__Page text__.
**********

The second half of the 1980s/early 1990s saw Herrmann working in commercials, travelling around the globe and producing for major clients, until he joined forces with Andreas Bareiss in 1994 to set up the production outfit MTM Cineteve. His first production at MTM was Romuald Karmakar’s DeathMaker. “The film had a very small budget, but Romuald had a very clever strategy to say that it should remain a chamber piece and we would concentrate everything on this one room and never leave it,” he recalls. “The result was very successful in the cinema and also won many prizes.”

In 1994 Herrmann came to MTM as a freelance producer. “It was a great experience for me because I learned many things that I wouldn’t have otherwise,” he explains. At the same time, Herrmann began working on the development of the screen version of Stefanie Zweig’s novel Nowhere In Africa which took him seven years from the point when the book came onto the market until the end of shooting in Kenya in 2001.

“I had acquired the rights to the book very early on before it became a bestseller,” he recalls, “and then started looking for screenwriters and directors. I had worked with various authors when I finally decided on Caroline Link as director after seeing her debut Beyond Silence. That was exactly the style and way I felt the film should look.”

**********

__Directives__.
1) In the passage on Herrmann, whom did he choose to direct Nowhere In Africa?
2) Mark each statement yes or no according to the passage on Herrmann, quoting the words that decide it: (a) Herrmann set up MTM Cineteve with Andreas Bareiss in 1994. (b) DeathMaker was made on a large budget. (c) Herrmann acquired the rights to Nowhere In Africa after the book became a bestseller.
3) Carry the passage on Herrmann forward from its last sentence.
The records are not needed for any of this.

Stored items
**********

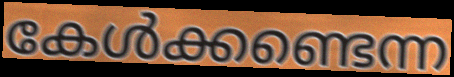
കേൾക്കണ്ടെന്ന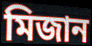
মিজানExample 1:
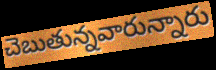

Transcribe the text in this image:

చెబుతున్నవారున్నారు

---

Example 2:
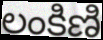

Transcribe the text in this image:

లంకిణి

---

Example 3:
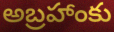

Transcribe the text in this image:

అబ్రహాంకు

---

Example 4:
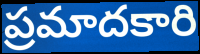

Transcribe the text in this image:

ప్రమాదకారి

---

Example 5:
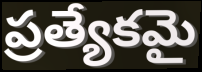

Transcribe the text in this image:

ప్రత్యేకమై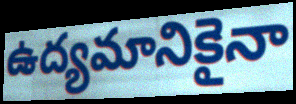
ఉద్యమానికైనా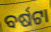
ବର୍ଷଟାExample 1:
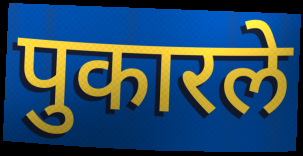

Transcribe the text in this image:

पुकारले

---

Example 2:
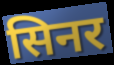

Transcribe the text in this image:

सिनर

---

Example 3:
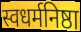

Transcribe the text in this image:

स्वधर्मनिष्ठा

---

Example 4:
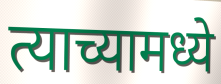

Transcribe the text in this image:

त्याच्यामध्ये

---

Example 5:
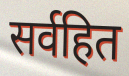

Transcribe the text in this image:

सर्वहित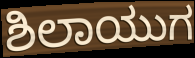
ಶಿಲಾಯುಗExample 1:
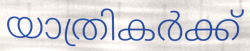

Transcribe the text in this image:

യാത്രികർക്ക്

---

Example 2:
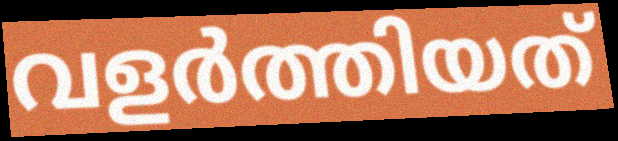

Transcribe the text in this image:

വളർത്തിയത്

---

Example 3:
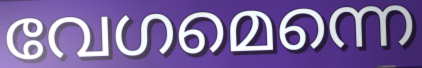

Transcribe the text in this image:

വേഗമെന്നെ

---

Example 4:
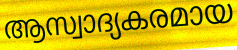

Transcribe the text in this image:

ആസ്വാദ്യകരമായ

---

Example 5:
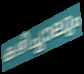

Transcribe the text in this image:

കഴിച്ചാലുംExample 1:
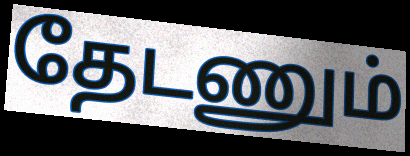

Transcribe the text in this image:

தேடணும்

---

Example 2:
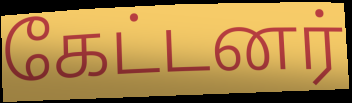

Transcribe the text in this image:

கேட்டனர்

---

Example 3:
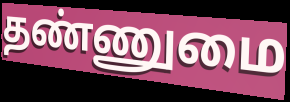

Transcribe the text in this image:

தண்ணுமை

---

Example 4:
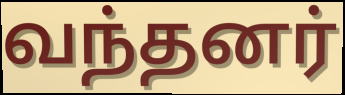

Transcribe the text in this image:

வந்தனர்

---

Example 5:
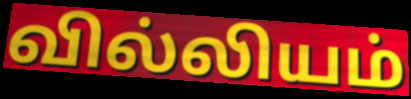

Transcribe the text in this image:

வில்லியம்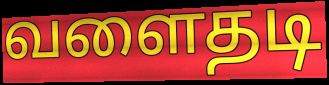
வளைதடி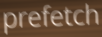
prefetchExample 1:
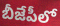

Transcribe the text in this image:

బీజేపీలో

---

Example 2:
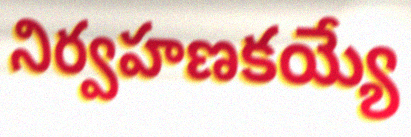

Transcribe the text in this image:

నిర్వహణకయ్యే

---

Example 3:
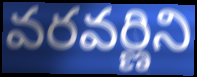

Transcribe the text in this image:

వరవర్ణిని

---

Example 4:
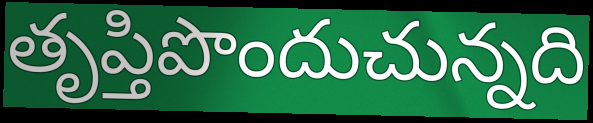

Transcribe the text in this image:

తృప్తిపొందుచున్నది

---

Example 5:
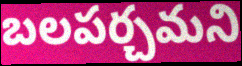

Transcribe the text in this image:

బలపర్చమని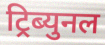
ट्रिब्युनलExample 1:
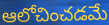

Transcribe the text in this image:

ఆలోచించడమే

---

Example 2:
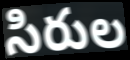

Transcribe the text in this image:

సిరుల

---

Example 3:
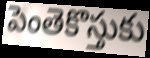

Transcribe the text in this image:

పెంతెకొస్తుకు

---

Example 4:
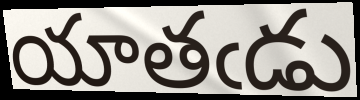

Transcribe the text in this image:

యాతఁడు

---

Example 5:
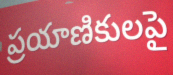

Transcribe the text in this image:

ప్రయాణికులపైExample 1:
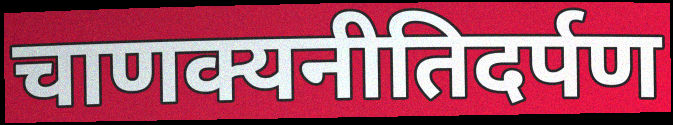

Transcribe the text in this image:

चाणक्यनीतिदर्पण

**********

__Results in order__.
1) Caroline Link

2)
(a) Yes: "he joined forces with Andreas Bareiss in 1994 to set up the production outfit MTM Cineteve"
(b) No: "The film had a very small budget"
(c) No: "I had acquired the rights to the book very early on before it became a bestseller"

3)
However, Herrmann wasn’t sure that he would be able to get the financing together for such an ambitious project – with a budget of € 7 million – for such a young director. This also changed, though, when Beyond Silence was nominated for the Best foreign Language film Academy Award and Link became a ’name’ that could then attract financing.

The rest, as they say, is history: Nowhere in Africa opened in Germany at the end of 2001 and was the biggest grossing German film of 2002, subsequently winning five awards at the German film Awards and the Academy Award for Best foreign Language film in 2003.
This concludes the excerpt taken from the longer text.